Region-wide needle tip browning on red pine

Typical appearance of needle tip browning on lower portion of red pine crowns

Red pine with needle tip browning on the lower crown. Photo: Paul Cigan

By Paul Cigan, forest health specialist, Hayward.; 715-416-4920

Although no tree mortality is associated with the condition, widespread needle tip browning on red pine has been observed for the second consecutive year across much of the upper Great Lakes region. The condition is heavier in some places than others, but once in a stand or location, tends to be evenly distributed. Needle tip browning is common on the lower half of mature red pine crowns. On two- to three-year-old needles, the outer half to three-quarters of the needles appear reddish brown to straw-colored while needle bases remain green. Black or dark brown necrotic bands and spots are often present on symptomatic needle tips. Lower crown thinning is also common on symptomatic pine. Newly impacted needles will gradually lighten in color from reddish brown to straw-colored as dead needle tips dry out through the growing season.

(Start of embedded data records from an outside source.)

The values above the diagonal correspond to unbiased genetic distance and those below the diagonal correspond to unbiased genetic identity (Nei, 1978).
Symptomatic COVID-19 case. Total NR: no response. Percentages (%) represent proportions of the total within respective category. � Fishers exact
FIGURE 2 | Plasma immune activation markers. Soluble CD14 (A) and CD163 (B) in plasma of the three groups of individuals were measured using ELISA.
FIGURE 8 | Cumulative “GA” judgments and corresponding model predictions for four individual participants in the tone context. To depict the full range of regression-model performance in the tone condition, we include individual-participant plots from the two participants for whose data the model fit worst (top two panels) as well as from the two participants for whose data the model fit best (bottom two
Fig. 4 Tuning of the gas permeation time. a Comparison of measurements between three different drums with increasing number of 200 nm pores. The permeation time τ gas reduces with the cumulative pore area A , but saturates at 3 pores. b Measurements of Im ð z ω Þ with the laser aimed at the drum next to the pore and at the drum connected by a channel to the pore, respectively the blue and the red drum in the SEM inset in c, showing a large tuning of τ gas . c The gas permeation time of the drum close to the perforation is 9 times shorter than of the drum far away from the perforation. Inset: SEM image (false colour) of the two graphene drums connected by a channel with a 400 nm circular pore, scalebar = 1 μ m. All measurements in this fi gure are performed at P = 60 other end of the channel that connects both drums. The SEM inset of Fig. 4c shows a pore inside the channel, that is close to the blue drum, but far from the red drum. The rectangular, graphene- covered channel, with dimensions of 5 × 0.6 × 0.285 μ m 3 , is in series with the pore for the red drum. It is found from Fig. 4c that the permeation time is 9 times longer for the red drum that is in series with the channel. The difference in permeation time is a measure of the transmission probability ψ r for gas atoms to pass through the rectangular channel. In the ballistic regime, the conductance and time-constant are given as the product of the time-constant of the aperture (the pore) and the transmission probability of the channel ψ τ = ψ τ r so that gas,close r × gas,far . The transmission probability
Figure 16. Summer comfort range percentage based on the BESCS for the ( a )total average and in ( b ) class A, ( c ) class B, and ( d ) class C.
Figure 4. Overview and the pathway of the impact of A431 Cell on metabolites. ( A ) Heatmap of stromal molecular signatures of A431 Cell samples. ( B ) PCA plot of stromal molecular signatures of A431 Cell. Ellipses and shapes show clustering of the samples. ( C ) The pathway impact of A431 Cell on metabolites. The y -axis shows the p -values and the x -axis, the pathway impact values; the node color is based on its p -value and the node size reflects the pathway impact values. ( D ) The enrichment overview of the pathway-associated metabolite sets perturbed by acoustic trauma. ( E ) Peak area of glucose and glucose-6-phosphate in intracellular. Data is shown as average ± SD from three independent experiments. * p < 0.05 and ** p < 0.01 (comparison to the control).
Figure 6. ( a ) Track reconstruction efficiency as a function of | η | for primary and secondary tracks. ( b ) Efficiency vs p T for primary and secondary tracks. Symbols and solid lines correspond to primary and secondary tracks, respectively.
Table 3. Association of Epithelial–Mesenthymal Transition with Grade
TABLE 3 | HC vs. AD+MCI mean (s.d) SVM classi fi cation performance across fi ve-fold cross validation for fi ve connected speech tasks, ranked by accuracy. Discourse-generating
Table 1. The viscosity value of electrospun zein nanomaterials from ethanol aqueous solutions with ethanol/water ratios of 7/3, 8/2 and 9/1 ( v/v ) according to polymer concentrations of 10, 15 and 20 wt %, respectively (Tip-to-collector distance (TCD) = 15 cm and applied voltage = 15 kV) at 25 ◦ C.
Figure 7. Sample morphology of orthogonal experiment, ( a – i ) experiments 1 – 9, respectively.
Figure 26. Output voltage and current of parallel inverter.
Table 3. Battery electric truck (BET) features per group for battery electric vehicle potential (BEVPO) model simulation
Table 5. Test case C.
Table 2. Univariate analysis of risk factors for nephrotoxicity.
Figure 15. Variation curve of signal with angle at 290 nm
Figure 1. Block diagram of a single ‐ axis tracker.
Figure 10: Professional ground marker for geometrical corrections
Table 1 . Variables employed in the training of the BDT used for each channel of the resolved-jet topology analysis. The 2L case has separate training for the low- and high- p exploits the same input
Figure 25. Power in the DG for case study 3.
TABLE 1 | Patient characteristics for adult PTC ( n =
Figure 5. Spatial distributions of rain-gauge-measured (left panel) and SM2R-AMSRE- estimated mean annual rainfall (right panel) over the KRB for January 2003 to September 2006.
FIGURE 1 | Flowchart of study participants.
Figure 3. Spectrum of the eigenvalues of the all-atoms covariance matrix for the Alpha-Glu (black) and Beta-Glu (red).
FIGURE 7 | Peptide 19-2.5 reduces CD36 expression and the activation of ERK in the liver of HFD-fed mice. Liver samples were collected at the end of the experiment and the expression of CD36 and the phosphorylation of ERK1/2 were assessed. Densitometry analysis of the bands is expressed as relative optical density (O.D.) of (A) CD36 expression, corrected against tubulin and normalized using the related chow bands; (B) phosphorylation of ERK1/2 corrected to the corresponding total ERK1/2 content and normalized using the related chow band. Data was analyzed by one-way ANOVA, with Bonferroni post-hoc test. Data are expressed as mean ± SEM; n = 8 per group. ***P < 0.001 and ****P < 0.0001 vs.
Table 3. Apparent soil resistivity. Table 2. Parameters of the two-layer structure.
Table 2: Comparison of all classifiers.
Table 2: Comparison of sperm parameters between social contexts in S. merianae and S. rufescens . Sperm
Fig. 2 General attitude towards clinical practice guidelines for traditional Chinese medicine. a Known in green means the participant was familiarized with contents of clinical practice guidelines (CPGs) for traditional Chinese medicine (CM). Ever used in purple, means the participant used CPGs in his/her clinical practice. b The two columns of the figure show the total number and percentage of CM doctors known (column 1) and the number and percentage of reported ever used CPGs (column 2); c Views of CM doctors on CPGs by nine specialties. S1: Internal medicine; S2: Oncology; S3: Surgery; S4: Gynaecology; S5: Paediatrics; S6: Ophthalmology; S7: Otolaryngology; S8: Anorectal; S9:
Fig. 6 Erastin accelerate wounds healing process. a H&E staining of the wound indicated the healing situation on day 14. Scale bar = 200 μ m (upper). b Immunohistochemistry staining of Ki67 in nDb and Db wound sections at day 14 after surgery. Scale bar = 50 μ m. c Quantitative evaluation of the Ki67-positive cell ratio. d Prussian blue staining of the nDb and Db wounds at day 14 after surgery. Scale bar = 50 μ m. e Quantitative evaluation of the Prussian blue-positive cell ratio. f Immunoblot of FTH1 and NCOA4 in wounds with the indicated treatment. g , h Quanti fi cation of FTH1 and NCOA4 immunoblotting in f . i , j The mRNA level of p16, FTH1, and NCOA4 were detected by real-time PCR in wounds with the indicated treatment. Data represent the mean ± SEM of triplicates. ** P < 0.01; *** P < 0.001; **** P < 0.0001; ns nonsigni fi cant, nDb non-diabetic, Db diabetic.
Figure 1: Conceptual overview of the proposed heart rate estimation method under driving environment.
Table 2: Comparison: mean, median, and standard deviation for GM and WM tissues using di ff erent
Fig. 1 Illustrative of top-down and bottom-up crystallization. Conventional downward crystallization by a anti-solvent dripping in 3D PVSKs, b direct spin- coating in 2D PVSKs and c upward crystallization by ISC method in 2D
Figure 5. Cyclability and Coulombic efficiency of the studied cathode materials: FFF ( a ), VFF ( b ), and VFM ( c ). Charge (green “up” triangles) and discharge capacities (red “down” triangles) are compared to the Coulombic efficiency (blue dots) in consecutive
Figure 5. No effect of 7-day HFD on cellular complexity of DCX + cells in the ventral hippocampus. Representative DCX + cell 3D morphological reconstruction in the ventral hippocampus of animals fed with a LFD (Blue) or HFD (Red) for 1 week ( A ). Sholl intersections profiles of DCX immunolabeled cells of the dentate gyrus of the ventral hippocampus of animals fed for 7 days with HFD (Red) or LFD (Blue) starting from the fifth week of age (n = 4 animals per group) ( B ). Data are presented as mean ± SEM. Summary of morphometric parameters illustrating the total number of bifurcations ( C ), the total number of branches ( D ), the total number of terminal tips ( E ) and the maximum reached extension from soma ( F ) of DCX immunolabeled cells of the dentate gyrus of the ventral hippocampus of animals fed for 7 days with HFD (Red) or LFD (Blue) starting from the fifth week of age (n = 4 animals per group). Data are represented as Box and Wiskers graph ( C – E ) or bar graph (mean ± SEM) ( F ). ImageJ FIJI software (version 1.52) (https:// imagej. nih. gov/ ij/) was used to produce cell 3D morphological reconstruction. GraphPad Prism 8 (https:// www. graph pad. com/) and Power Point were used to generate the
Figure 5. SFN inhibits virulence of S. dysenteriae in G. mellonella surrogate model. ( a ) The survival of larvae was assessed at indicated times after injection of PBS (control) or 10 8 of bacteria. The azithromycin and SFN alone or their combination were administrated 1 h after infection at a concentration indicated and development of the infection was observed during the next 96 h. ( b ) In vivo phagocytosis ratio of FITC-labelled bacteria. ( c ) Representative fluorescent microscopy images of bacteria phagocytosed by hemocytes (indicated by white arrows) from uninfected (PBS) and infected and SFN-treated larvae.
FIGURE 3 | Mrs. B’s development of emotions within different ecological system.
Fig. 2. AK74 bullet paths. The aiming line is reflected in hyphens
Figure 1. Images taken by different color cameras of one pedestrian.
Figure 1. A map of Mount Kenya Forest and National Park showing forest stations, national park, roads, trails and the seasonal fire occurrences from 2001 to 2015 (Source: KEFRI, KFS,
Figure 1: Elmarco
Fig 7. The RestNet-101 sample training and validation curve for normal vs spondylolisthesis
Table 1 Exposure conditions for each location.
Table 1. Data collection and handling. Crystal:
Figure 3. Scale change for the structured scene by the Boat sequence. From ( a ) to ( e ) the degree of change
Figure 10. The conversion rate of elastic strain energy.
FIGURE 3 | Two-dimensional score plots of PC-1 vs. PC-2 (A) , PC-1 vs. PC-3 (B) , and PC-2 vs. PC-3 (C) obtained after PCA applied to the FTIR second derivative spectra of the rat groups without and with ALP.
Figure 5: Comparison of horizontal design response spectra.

Needle tip browning on two-year-old red pine needles

Banding and tip browning of red pine needles. Photo: J. Van Cleve, USFS

Note: Winter browning on most conifer species, generally a result of winter injury and drying, is also visible this spring, but is primarily abiotic in nature and considered a different issue.  Make sure to see this month’s winter browning article.   

The causes and potential health impacts of needle tip browning on red pine were investigated last year by DNR forest health staff and USFS partners, but site evaluations and lab analyses failed to provide conclusive answers. Fungal fruiting structures and spores of the needle cast disease Lophodermium seditiosum were found on some needles, but the pathogen is considered weak and tends to colonize needles that are already dead. Weather conditions in northern Wisconsin from 2012 to 2017 were wetter than normal, creating conditions favorable to the development of numerous needle and shoot blight diseases. However, red pine needles can also be damaged by fluctuating warm and cold weather which leads to needle desiccation, a conspicuous “stand alone” condition of nearly all conifer species this spring. 

Banding and tip browning of red pine needles.

Red pine twig expressing tip browning symptoms. Photo: Paul Cigan

At present, there is not enough information available to determine whether this region-wide episode of red pine needle tip browning is caused by wet weather aggravating one or several needles diseases, weather-related tissue injury, or a combination of both.  It is likely that needle casting in the lower crown associated with this condition will reduce leaf area and productivity and may lead to tree stress over time. Follow-up monitoring this season will hopefully provide additional answers on potential causes and impacts on tree health.

Please report red pine needle browning to your local DNR forester and regional forest health specialist so the extent of this condition can be tracked. This information will help determine if sites should be further evaluated for forest health considerations.